A finales de 1937 un editor estadounidense le pidió a Thomas Mann un perfil de Arthur Schopenhauer. Iba a pagarle 750 dólares, una cantidad notable para la fecha, y el texto estaba destinado a servir de prólogo del volumen dedicado al filósofo alemán en una colección titulada El pensamiento vivo de… El trabajo lo terminó a mediados de julio de 1938 cuando se había instalado ya en Jamestown, Rhode Island, y le salió mucho más largo de lo estipulado. Fue su hijo Golo el que tuvo que cortarlo para que se ajustara al formato del encargo. Hace unos años, Alianza rescató (con traducción de Andrés Sánchez Pascual) la versión larga y la publicó junto a otros ensayos sobre Nietzsche y Freud del autor de La montaña mágica. Desde las primeras líneas, Mann elogia el estilo literario de Schopenhauer, lleno de unas cualidades "que jamás se habían visto en la filosofía alemana", y se refiere a la fuerza de su exposición, a su elegancia, su precisión, su ingenio apasionado, su pureza clásica y su rigor "grandiosamente sereno".
Resulta fascinante volver a leer ahora aquel trabajo de encargo y asistir al riguroso análisis al que somete Thomas Mann (la foto es de Edward Steichen) a la filosofía de Schopenhauer, al mismo tiempo que va dando pistas de los aspectos que ha distinguido en su lectura y, por tanto, revela el respeto y la pasión que ésta le ha provocado. "La filosofía de Arthur Schopenhauer ha sido sentida siempre como una filosofía eminentemente artística", escribe, y de inmediato subraya que su obra sólo puede entenderse como creación de la verdad. "Y esa creación de la verdad es algo personal, algo que convence por la fuerza de su carácter vivido y sufrido".
Así que la filosofía como creación de la verdad, y esa creación marcada con las huellas de lo que el filósofo ha padecido.
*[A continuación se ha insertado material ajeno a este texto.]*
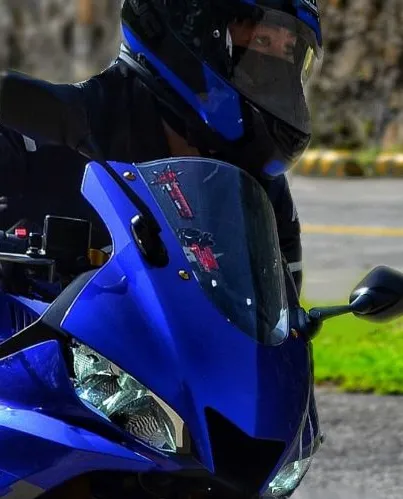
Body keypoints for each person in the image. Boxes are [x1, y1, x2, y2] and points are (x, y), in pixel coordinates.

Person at [0, 0, 323, 296]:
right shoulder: (40, 133)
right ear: (188, 26)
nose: (274, 68)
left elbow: (278, 330)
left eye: (289, 50)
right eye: (261, 41)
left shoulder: (260, 191)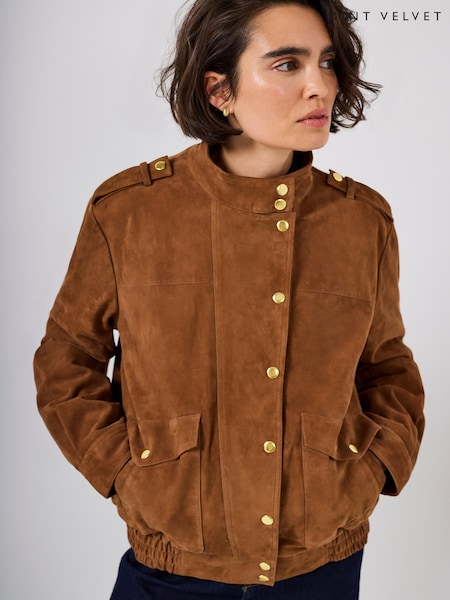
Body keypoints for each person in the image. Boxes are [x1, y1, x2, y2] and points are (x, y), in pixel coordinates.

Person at [34, 0, 425, 598]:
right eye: (287, 64)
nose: (320, 86)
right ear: (219, 91)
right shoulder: (129, 212)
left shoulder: (362, 220)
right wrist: (124, 473)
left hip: (324, 568)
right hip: (171, 570)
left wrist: (375, 468)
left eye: (326, 62)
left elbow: (387, 365)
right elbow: (67, 361)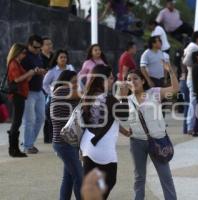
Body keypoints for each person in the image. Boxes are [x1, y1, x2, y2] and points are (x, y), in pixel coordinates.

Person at [124, 65, 178, 200]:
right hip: (136, 142)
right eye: (129, 79)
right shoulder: (126, 100)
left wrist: (170, 71)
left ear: (143, 81)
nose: (132, 81)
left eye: (135, 78)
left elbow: (175, 89)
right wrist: (124, 131)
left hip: (157, 140)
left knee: (165, 177)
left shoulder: (154, 92)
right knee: (139, 177)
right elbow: (112, 117)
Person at [80, 65, 130, 199]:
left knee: (90, 186)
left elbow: (106, 120)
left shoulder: (88, 96)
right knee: (109, 181)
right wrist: (124, 96)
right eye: (110, 78)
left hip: (87, 145)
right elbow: (124, 115)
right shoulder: (107, 99)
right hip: (102, 147)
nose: (113, 80)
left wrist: (123, 131)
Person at [50, 70, 83, 200]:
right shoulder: (61, 90)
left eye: (77, 81)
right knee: (79, 177)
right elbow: (84, 95)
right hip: (64, 143)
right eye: (73, 81)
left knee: (69, 177)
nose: (76, 84)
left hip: (67, 142)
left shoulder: (67, 93)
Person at [6, 44, 37, 157]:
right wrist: (29, 73)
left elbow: (24, 79)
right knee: (16, 122)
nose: (24, 55)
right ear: (17, 52)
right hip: (17, 94)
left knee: (17, 121)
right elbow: (17, 79)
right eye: (23, 52)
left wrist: (31, 73)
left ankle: (14, 149)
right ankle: (13, 149)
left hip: (21, 94)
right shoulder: (13, 63)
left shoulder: (17, 63)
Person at [21, 35, 47, 154]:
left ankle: (28, 142)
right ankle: (27, 145)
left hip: (39, 90)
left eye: (39, 48)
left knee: (41, 117)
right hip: (28, 91)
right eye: (35, 47)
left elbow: (40, 68)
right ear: (29, 44)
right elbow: (20, 74)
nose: (37, 50)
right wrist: (33, 72)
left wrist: (40, 71)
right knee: (29, 120)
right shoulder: (23, 55)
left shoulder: (38, 55)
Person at [182, 31, 198, 135]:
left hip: (191, 77)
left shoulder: (190, 46)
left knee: (192, 103)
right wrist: (195, 66)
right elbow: (185, 61)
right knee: (193, 103)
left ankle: (190, 127)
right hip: (193, 78)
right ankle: (190, 127)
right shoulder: (194, 47)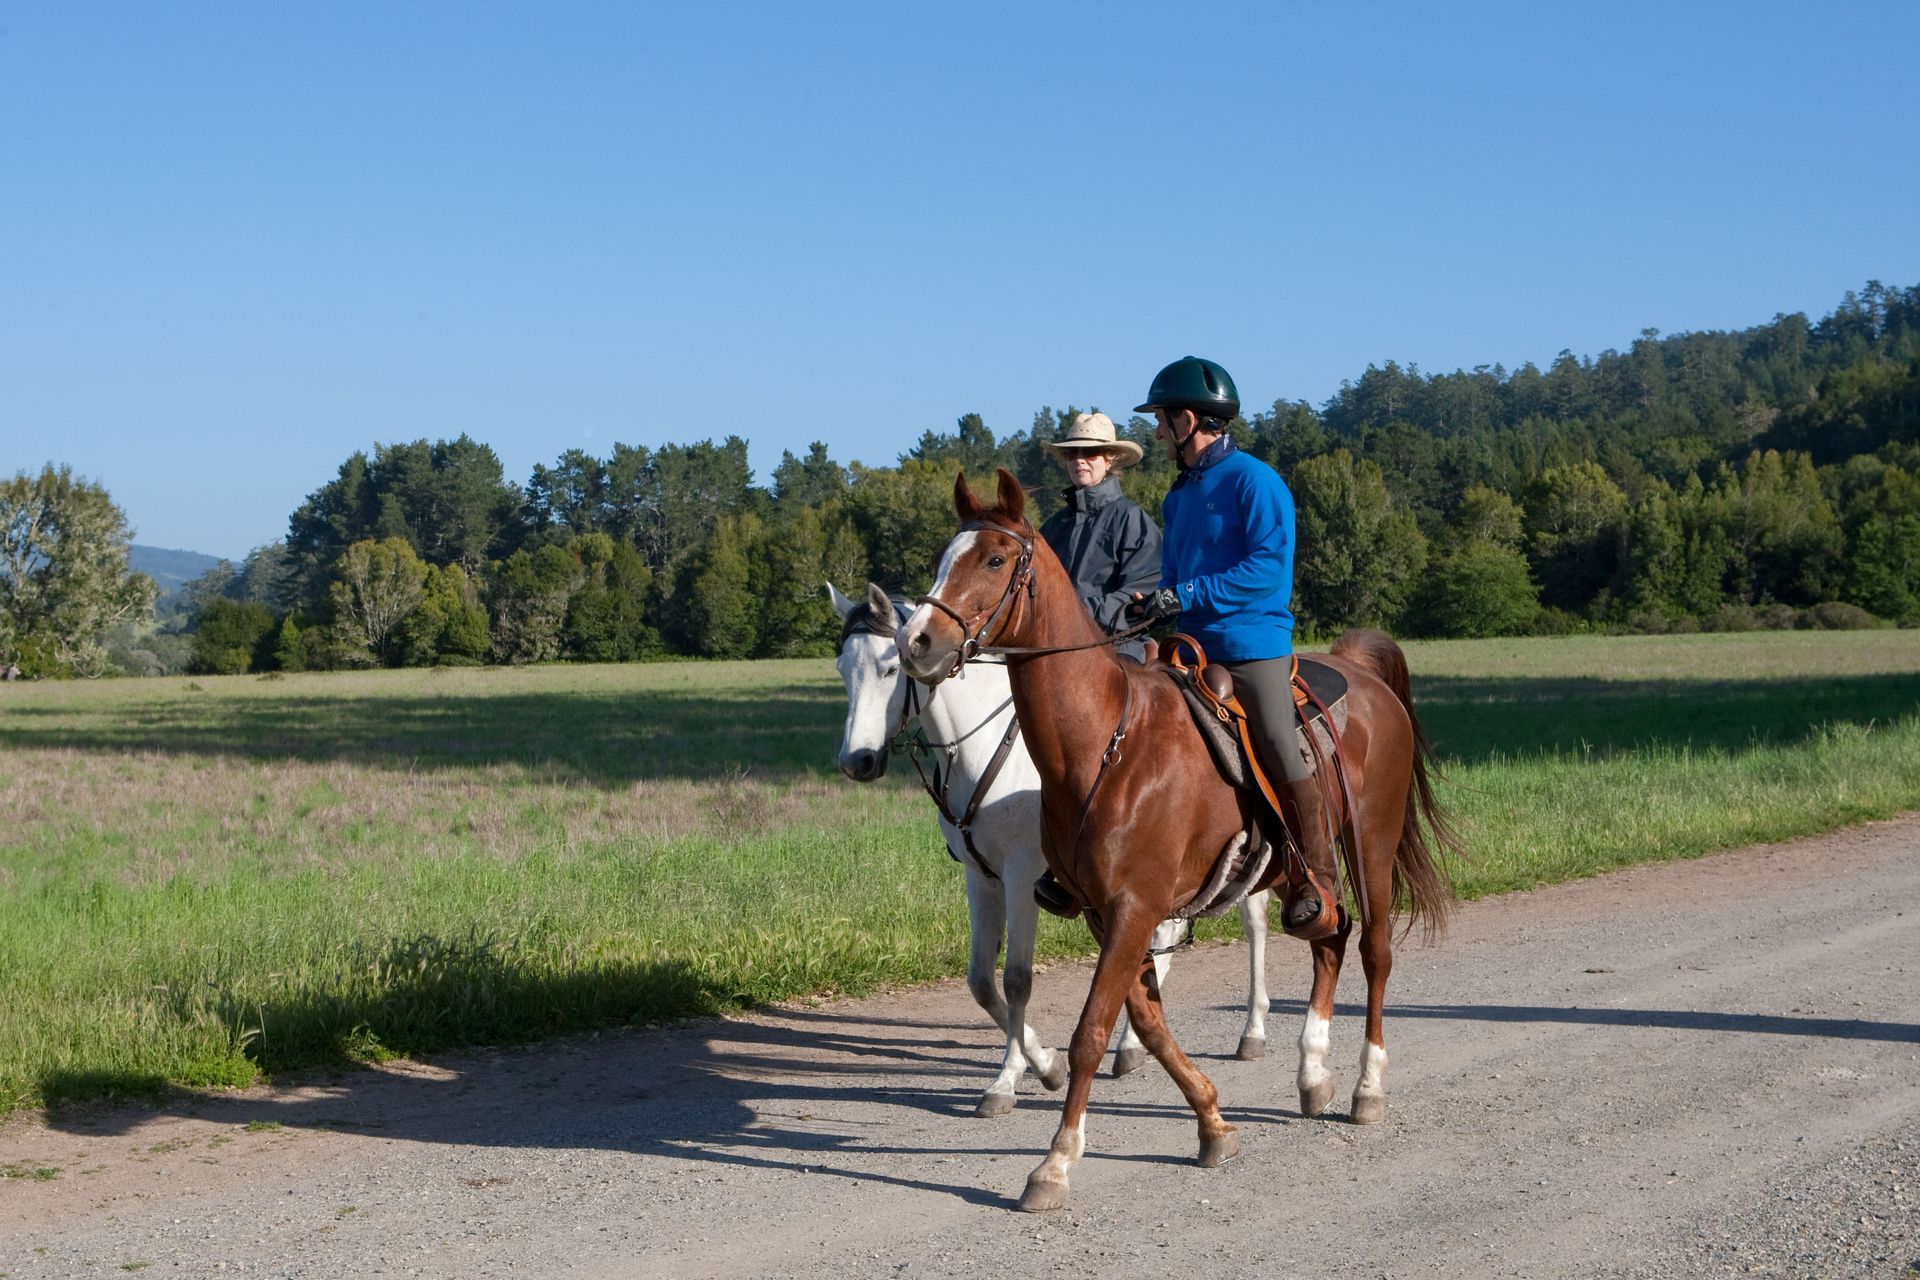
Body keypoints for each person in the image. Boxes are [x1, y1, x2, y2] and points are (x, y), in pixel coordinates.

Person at [1125, 355, 1341, 940]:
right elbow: (1175, 577)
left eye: (1162, 419)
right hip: (1188, 646)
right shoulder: (1178, 496)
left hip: (1250, 644)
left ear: (1189, 419)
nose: (1158, 429)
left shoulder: (1255, 481)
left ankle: (1318, 879)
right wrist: (1154, 602)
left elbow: (1266, 570)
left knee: (1274, 735)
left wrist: (1186, 593)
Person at [1037, 411, 1161, 663]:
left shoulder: (1132, 518)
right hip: (1051, 647)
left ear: (1109, 461)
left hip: (1117, 645)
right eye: (1072, 453)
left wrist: (1073, 613)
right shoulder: (1053, 527)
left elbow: (1142, 591)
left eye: (1089, 452)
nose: (1079, 460)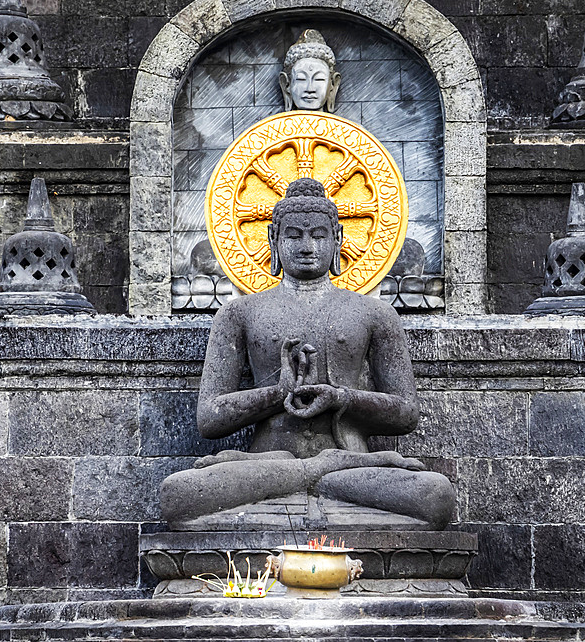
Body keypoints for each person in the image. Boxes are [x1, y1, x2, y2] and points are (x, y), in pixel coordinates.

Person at [159, 178, 454, 529]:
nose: (307, 246)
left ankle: (303, 480)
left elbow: (406, 414)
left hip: (349, 463)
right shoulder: (239, 313)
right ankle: (313, 475)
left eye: (318, 235)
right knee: (177, 494)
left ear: (338, 240)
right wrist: (276, 395)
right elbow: (209, 419)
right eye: (294, 235)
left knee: (435, 494)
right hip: (267, 462)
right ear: (273, 240)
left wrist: (339, 398)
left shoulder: (374, 314)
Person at [279, 29, 341, 112]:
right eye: (301, 79)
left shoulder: (340, 125)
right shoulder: (273, 125)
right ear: (286, 85)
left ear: (333, 84)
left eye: (319, 79)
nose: (310, 89)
Thomas Mann vuelve a Platón y a Kant para disponer el territorio en el que la filosofía de Schopenhauer emerge para dar cuenta del mundo como voluntad y representación. La cosa en sí, aquello que para Kant no podía ser conocido, la esencia de todo cuanto ocurre, es "un impulso ciego, un instinto básico e irracional": la voluntad. Y luego están los fenómenos, esas formas vanas en que esa fuerza caótica se va objetivando, convirtiendo la unidad originaria en pluralidad gracias al principium individuationis.
Un desorden profundo como materia prima, al que sólo se ha de acceder en momentos contados gracias a la intuición, y luego esas representaciones que podemos conocer, pero que no son más que sombras de algo remoto e inalcanzable. Las diferencias entre unas cosas y otras, así, no son más que engaño: ese "velo de Maya", dice Schopenhauer (en la foto), que hay rasgar para darse de bruces con lo que mueve al fin al mundo, la voluntad de vivir (inquietud, apetencia de algo, ansia, nostalgia, avidez, anhelo, padecimiento: por recoger algunas términos de los que Mann se vale). Hay un estado, sin embargo, "en el que ocurre el milagro de que el conocimiento se emancipa de la voluntad, de que el sujeto deja de ser un sujeto meramente individual y se convierte en el sujeto puro, exento de voluntad, del conocimiento. A ese estado se le llama estado estético", explica el autor de Muerte en Venecia. Y concluye, reivindicando de esa manera la radical mirada de su oficio, que la filosofía de Schopenhauer "sabía y enseñaba que la mirada del arte es la mirada de la objetividad genial". La única, pues, que puede penetrar en las entrañas de esa oscura fuerza que mueve el mundo.